KATHMANDU: Rescuers yesterday discovered 21 more bodies buried under tonnes of mud and trees following a massive landslide in northeast Nepal feared to have killed at least 160 people.
Thirty corpses, including seven children, have so far been pulled from the landslide that crushed hamlets along a river in Sindhupalchok district before dawn on Saturday following monsoon rains, an official said.
“The death toll has now reached 30, that includes 17 women, four men, seven children and two bodies we have not been able to identify,” regional police chief Subodh Ghimire said.
More than 100 police and soldiers, using bulldozers and excavators, were digging through piles of mud and rocks to reach about 135 bodies still thought buried.
“We expect to find many more bodies today as we continue our search of the affected area,” said Ghimire from badly-hit Jure village.

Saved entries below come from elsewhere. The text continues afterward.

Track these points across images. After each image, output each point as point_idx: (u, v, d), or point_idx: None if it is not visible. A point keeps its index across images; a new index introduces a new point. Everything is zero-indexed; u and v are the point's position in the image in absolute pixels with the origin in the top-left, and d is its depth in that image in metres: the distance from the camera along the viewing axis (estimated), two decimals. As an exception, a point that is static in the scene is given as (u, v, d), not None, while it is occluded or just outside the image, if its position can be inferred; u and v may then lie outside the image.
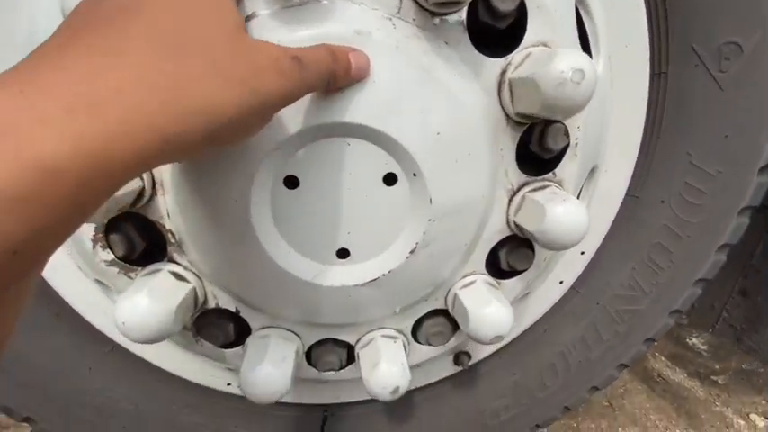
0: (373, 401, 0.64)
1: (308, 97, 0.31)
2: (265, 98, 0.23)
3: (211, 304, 0.42)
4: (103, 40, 0.18)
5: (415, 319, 0.48)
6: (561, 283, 0.60)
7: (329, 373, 0.50)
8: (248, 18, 0.31)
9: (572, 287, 0.62)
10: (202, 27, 0.21)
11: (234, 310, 0.43)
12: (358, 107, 0.32)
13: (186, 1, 0.21)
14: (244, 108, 0.22)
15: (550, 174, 0.42)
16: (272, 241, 0.36)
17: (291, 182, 0.35)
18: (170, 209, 0.37)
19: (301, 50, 0.26)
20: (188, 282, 0.40)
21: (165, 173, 0.35)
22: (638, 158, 0.55)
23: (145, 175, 0.36)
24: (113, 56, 0.18)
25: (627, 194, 0.58)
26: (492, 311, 0.41)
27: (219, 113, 0.20)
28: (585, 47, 0.44)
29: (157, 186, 0.36)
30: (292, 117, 0.32)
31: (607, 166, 0.53)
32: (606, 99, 0.47)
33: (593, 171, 0.51)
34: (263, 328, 0.44)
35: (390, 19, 0.33)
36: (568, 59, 0.31)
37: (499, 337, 0.42)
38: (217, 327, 0.44)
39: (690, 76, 0.51)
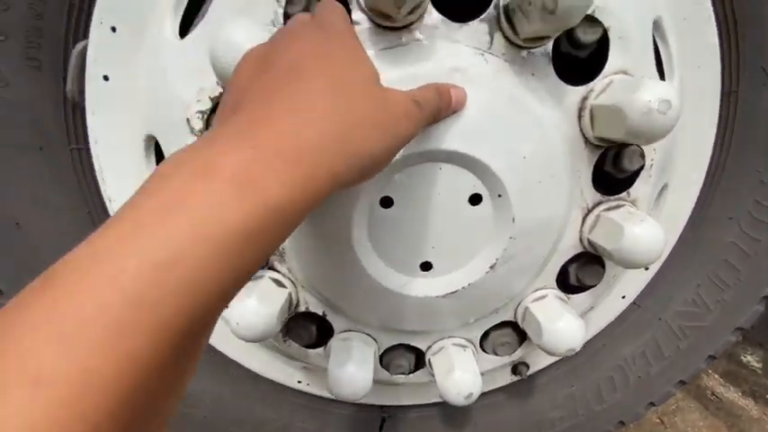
0: (431, 405, 0.67)
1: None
2: (402, 141, 0.27)
3: (302, 308, 0.47)
4: (291, 99, 0.22)
5: (485, 329, 0.50)
6: (623, 297, 0.60)
7: (399, 376, 0.53)
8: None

The head of Nepal’s disaster management division, Yadav Prasad Koirala, said, “we think the final death toll could be around 165 or higher”.
The absence of official records has left authorities struggling to determine the exact number of people missing, Koirala said.
Traumatised villagers kept up their anxious vigil at the landslide site, about 120 kilometres northeast of Kathmandu, in the hope their loved ones would be discovered by rescuers.
Kalu Tamang, a 41-year-old cook who lost eight members of his family, including his wife, mother and four children, said he was desperate “to see their faces one last time”.